Chamberlain Oyibocha Orovwuje (July 31, 1935 – June 2012), Ogurimerime I, was the Ovie of Agbon Kingdom from 1958 till 2012. He was also the former chairman of Delta State Council of Traditional Rulers. He ruled the traditional kingdom of Agbon for 54 years and clinched the title of the longest reigning monarch in Delta State.

Early life 
Chamberlain Oyibocha Orovwuje is a scion of the Orovwuje dynasty of Okpara Inland.  His Royal moniker was Ogurime- Rime, Okpara 1. He was the first King (Ovie) of Agbon Kingdom (The Agbon Kingdom is made up of sub clans of Okpara, Kokori, Eku, Orhuakpor, Ovu, and Igun) in Ethiope East Local Government of Delta State. He joined his ancestors in June 2012, aged 77 years. He ascended the throne in 1958 from the famous Saint Thomas College, Ibusa at the age of 23 years as the King of Agbon. As a young king in the 1950s, he was under the tutelage of M. G. Ejaife, the first Urhobo university graduate, Chief Otite Ijedia, Chief E.B. Eshalomi and Chief T.E.A. Salubi. He acquired the wisdom of leadership from these great men.

Leadership 
His leadership traits were seen beyond the traditional- political institution through his appointment to Government establishments as a board member of the Nigerian Coal Corporation, Enugu, Eastern Nigeria and the Chairman of the Bendel Hospitals Management Board by Brigadier Samuel Osaigbovo Ogbemudia. He also served as a non-Executive Director for many years with the defunct Bendel Glass Company Limited in Ughelli, Nigeria.
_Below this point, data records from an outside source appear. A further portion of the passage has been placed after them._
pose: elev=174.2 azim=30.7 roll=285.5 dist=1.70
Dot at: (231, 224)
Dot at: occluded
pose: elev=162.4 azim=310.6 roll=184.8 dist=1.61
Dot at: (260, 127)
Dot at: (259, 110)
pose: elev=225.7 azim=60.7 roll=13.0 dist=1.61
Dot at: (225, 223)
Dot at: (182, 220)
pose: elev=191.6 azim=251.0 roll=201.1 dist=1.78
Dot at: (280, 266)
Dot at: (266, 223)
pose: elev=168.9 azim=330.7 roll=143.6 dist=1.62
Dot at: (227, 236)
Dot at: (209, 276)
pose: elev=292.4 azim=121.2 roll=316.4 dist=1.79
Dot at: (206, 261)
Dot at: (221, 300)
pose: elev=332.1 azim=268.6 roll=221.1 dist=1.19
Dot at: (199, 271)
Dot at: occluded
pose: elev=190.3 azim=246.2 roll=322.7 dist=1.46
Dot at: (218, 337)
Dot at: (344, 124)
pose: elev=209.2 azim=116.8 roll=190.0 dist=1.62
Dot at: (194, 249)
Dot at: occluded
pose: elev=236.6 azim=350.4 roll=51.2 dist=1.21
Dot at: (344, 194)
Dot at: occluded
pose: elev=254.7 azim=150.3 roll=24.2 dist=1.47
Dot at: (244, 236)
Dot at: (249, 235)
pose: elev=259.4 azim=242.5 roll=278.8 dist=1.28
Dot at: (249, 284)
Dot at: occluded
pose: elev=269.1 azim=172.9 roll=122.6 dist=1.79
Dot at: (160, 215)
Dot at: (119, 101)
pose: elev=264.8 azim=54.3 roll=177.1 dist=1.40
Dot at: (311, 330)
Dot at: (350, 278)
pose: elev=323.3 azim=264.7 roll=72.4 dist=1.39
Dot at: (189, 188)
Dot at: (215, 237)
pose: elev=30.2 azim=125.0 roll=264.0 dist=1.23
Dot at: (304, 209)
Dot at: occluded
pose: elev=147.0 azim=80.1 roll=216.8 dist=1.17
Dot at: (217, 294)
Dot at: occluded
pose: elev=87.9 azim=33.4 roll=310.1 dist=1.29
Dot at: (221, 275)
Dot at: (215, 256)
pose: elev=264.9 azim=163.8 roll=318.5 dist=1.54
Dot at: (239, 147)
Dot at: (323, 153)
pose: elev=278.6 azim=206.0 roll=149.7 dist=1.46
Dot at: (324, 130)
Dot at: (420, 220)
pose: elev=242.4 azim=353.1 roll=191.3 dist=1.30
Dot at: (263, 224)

It is instructive to note that the late Ovie was exposed early in life to political and parliamentary governance with his appointment as a member of the Western Regional House of Chiefs and by extension with the creation of the Mid – West region, he served as a pioneer member of the Mid- Western House of Chiefs. What is more, at the larger community level, he was the Chairman Ukoko r Ivie r urhobo (Committee of Urhobo Kings) and a member of the Traditional Rulers of Oil Mineral Producing Communities of Nigeria (TROMPCON) and also Chairman Delta State Traditional Rulers Council.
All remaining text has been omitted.